Il problema riguarda anche i bambini autistici: nello scorso mese di marzo ad Afragola più di cinquanta pazienti – quasi tutti bimbi affetti da autismo – sono rimasti senza terapie, con conseguenze drammatiche e con una potenziale regressione dello stato di salute dei pazienti.
Il Comitato: «Conseguenze devastanti»
Il Comitato che chiede una legge ad hoc è composto da associazioni di malati e delle famiglie dei pazienti, da operatori del settore, specialisti, sindacati dei lavoratori, centri di riabilitazione e da diversi amministratori locali: tutti uniti nel chiedere l’approvazione di una legge di iniziativa popolare per persone con gravi patologie disabilitanti.
Tra i primi promotori e sottoscrittori c’è Antonio Casale, presidente dell’associazione Sos Disabilità, Alba Santangelo dell’associazione AIDA, Lorenzo Latella di Cittadinanzattiva Campania, Fernando Zara di Villa dei Fiori, Gerardo Pagano di Nuovo Elaion, le psicoterapeute Maria Rosaria Tagliamonte e Carmen De Vita, i rappresentanti dei sindacati di Sanità privata Uil Flp e Cisl Fp Salerno, l’avvocato Antonio Angrisani, Marcello Murolo e Annarita Ruggiero del Comitato Civico #iosononicolo
«Non siamo contro la Regione – hanno spiegato a più riprese i componenti del Comitato – ma contro una delibera che ha conseguenze devastanti, anche se probabilmente non era questa la volontà del legislatore».
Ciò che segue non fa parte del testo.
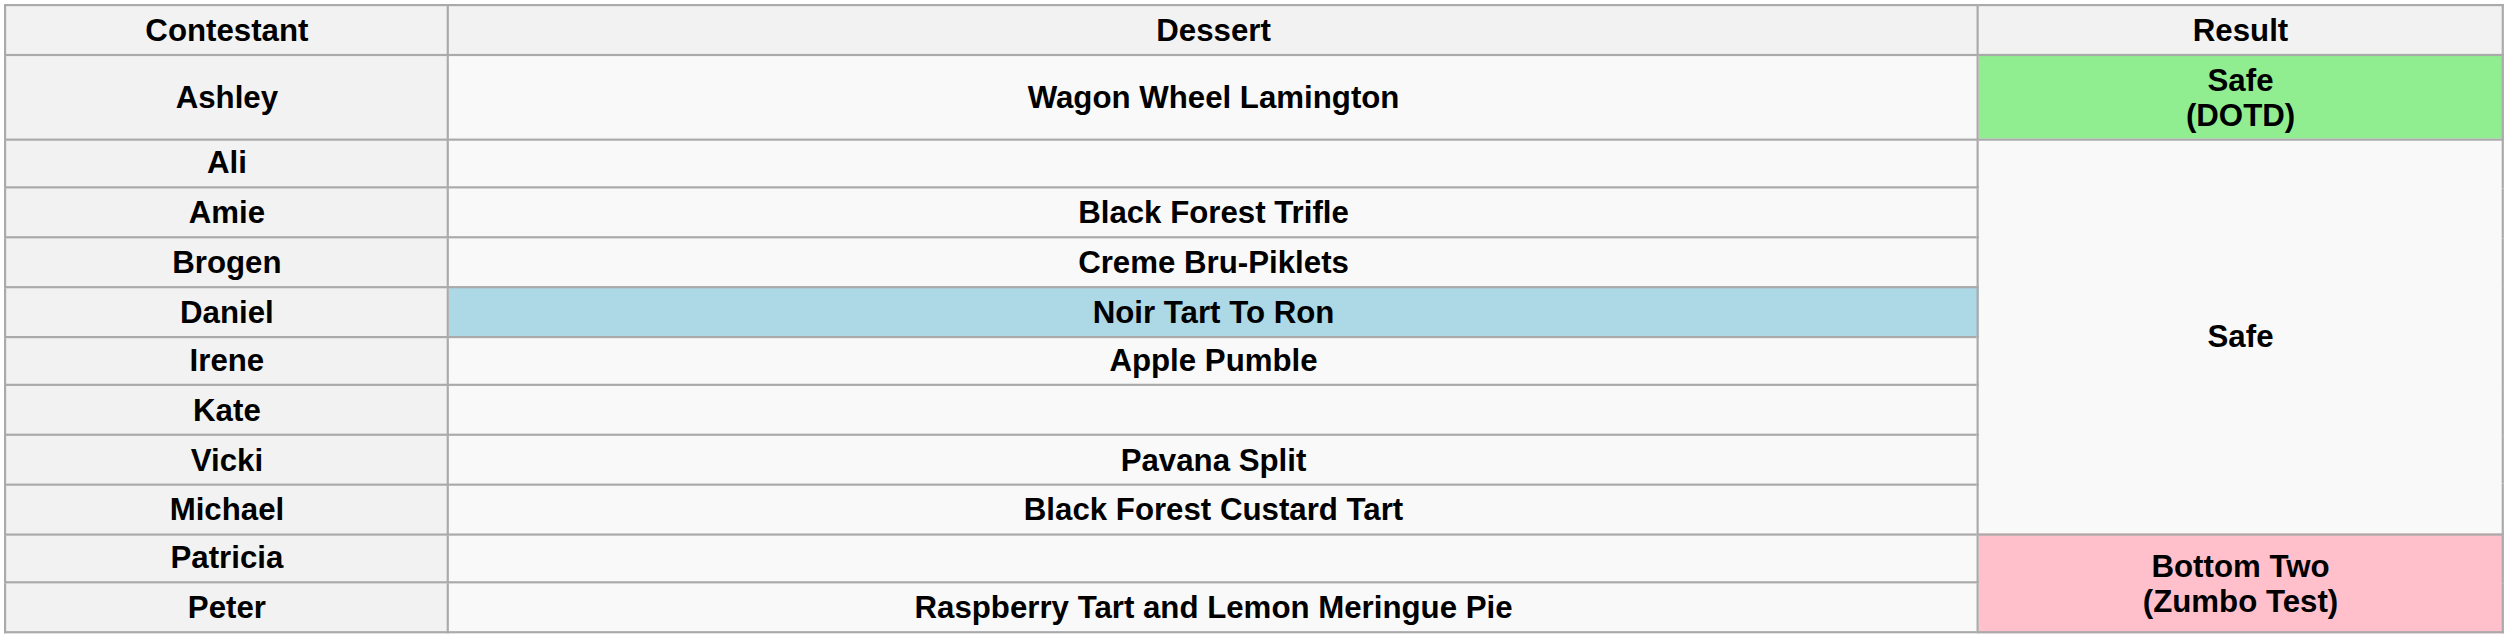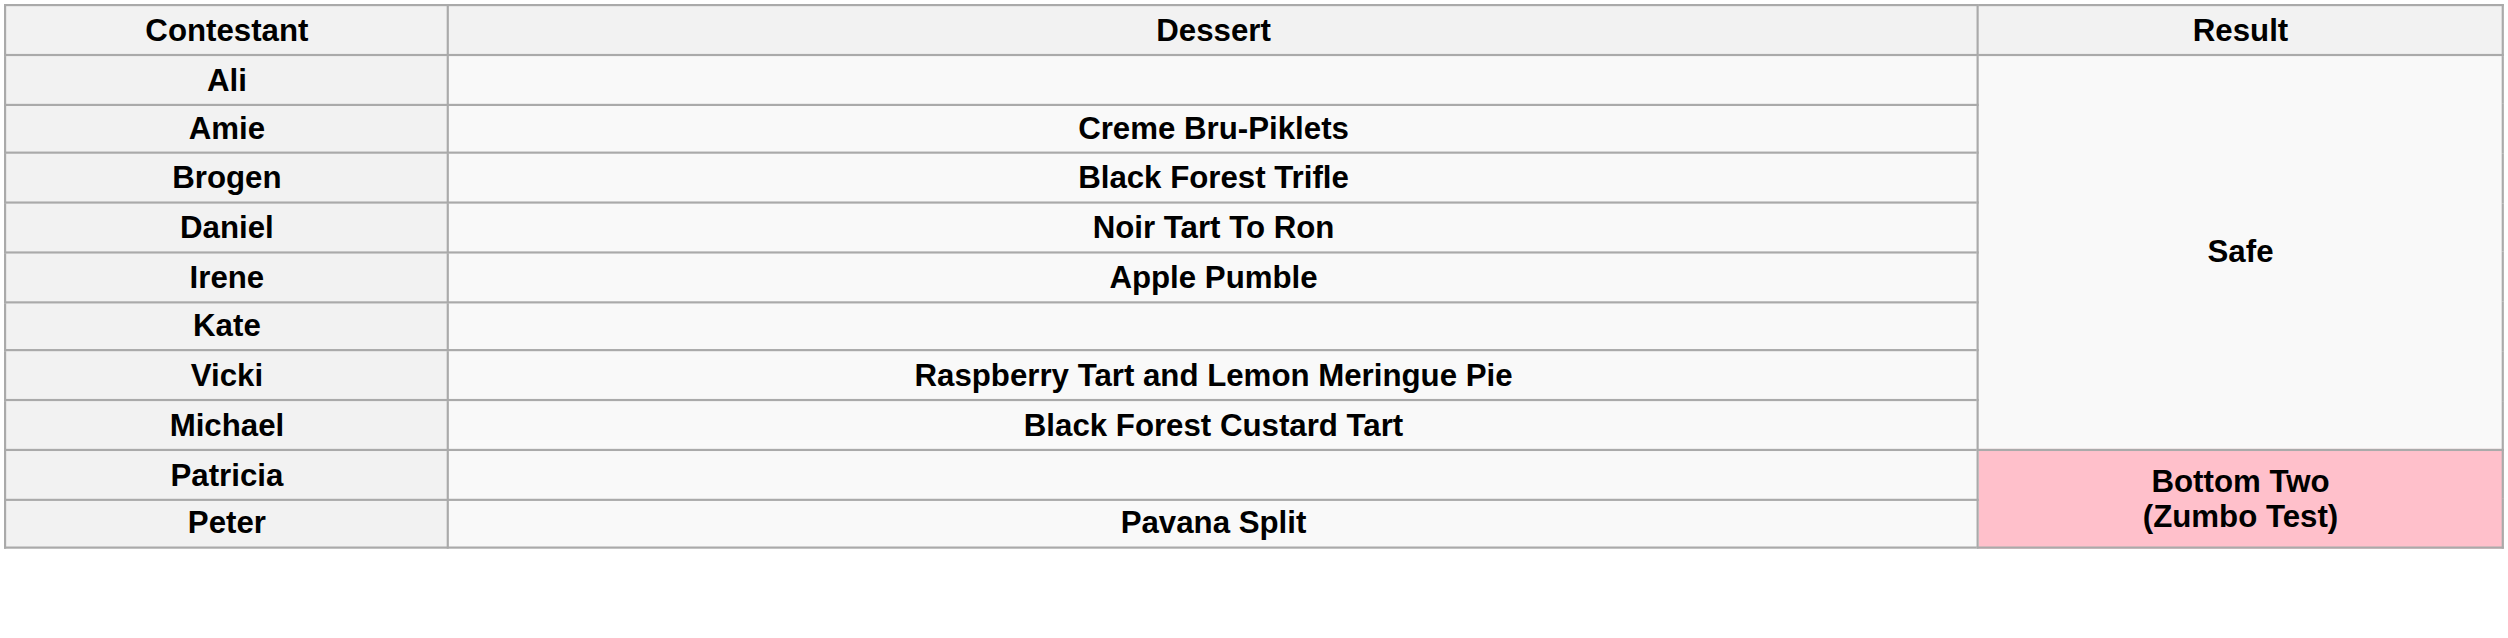- row: Ashley | Wagon Wheel Lamington | Safe (DOTD)
Amie | Dessert: Black Forest Trifle -> Creme Bru-Piklets
Brogen | Dessert: Creme Bru-Piklets -> Black Forest Trifle
Daniel | Dessert: lightblue background -> no background
Vicki | Dessert: Pavana Split -> Raspberry Tart and Lemon Meringue Pie
Peter | Dessert: Raspberry Tart and Lemon Meringue Pie -> Pavana Split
La proposta di legge è incardinata
Il plico con le firme (oltre undici mila) è stato consegnato in Regione lo scorso 10 gennaio e si è dato via all’iter per trasformare la proposta in legge. La Regione, in realtà, avrebbe avuto 90 giorni di tempo per discutere della proposta e approvarla. Ma i tempi, tra adempimenti burocratici e passaggi nelle varie commissioni, appaiono più lunghi. Il primo parere favorevole è arrivato il 7 febbraio con l’ok da parte della I Commissione consiliare permanente. Successivamente, la proposta è stata per due volte al vaglio della Commissione regionale Sanità. Nell’occasione, il presidente della commissione Vincenzo Alaia, nell’annunciare che la proposta di legge è incardinata, ha rassicurato circa la celerità di approvazione della stessa. L’obiettivo – ha chiarito Alaia – è «assicurare riabilitazione qualificata e continuativa ma anche favorire concretamente l’integrazione del paziente nel contesto familiare e sociale nel quale vive».